I'm running under virtualenv. Is there a variable or setting I'm missing?
Edit:
It seems that this problem is Twisted related.
Even when I run:
scrapy crawl -a user='user' -a password='pass' -o items.json -t json SpiderName
I still get an error saying:
ERROR: twisted.internet.error.ReactorNotRestartable
And all the information I get, is the last 'succesful' run of the spider.
Upvotes: 2
Views: 1065
Reputation: 27
Found the problem. My project tree was 'dirty'.
After another developer changed the name of the file that contained the spider code and I updated my local repo with those changes, this only deleted the .py version of the old file and left the .pyc file (cause of .hgignore). This was making Scrapy find the same spider module twice (since the same spider was under two different files), and calling them both under the same Twisted reactor.
After deleting the offending file everything is back to normal.
Upvotes: 1
Reputation: 813
You should check your spider's __init__
method, you should pass there username and password if it's not there. Like that:
class MySpider(BaseSpider):
name = 'myspider'
def __init__(self, username=None, password=None, *args, **kwargs):
super(MySpider, self).__init__(*args, **kwargs)
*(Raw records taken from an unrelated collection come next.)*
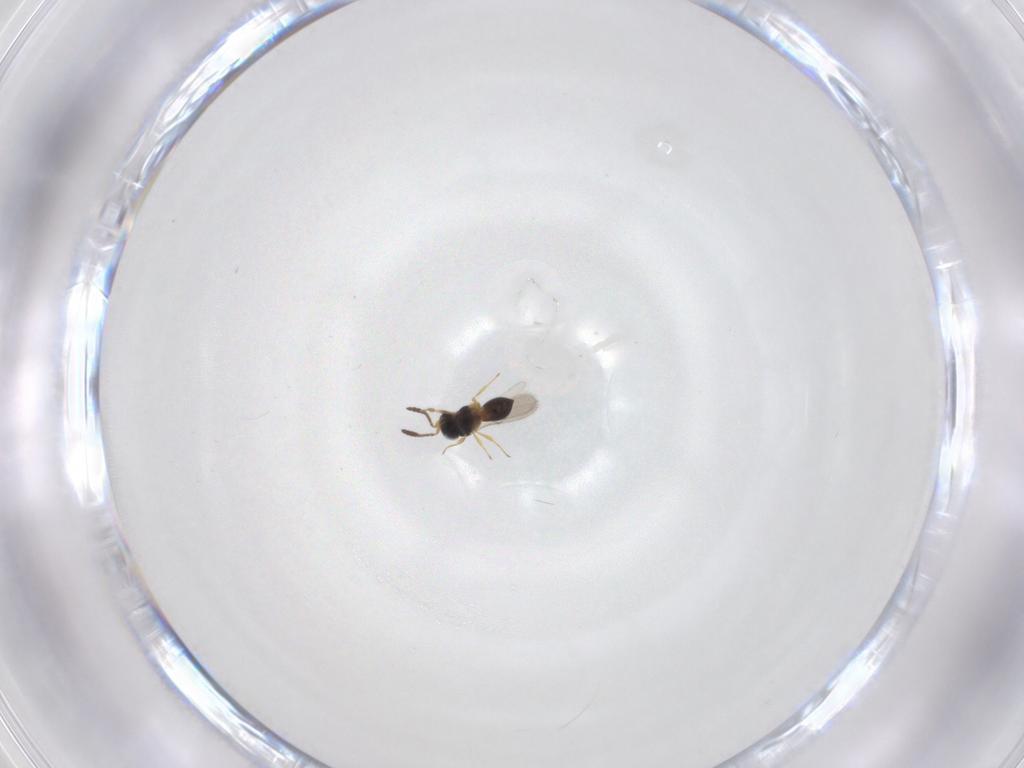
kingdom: Animalia
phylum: Arthropoda
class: Insecta
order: Hymenoptera
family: Scelionidae
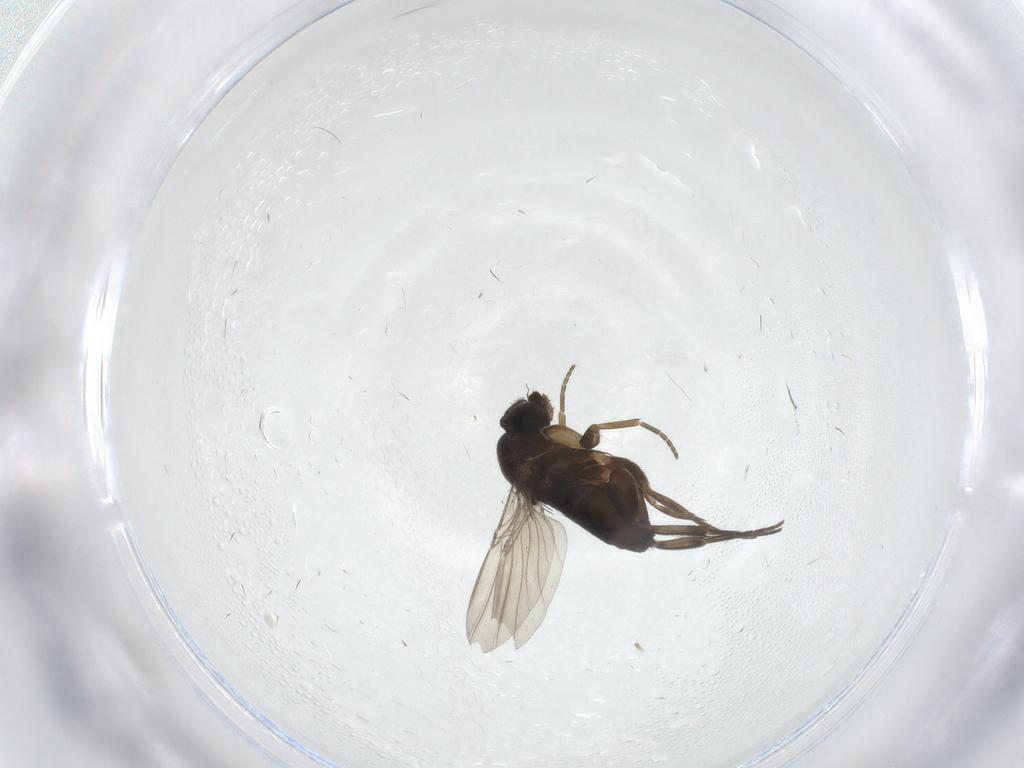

self.start_urls = ['http://www.example.com/']
self.username = username
self.password = password
def start_requests(self):
return [FormRequest("http://www.example.com/login",
formdata={'user': self.username, 'pass': self.password,
callback=self.logged_in)]
def logged_in(self, response):
# here you would extract links to follow and return Requests for
# each of them, with another callback
pass
Run it:
scrapy crawl myspider -a username=yourname password=yourpass
Code adapted from: http://doc.scrapy.org/en/0.18/topics/spiders.html
EDIT: You can have only one Twisted reactor. But you can use run multiple spiders in the same process with different credentials. Example of running multiple spiders: http://doc.scrapy.org/en/0.18/topics/practices.html#running-multiple-spiders-in-the-same-process
Upvotes: 2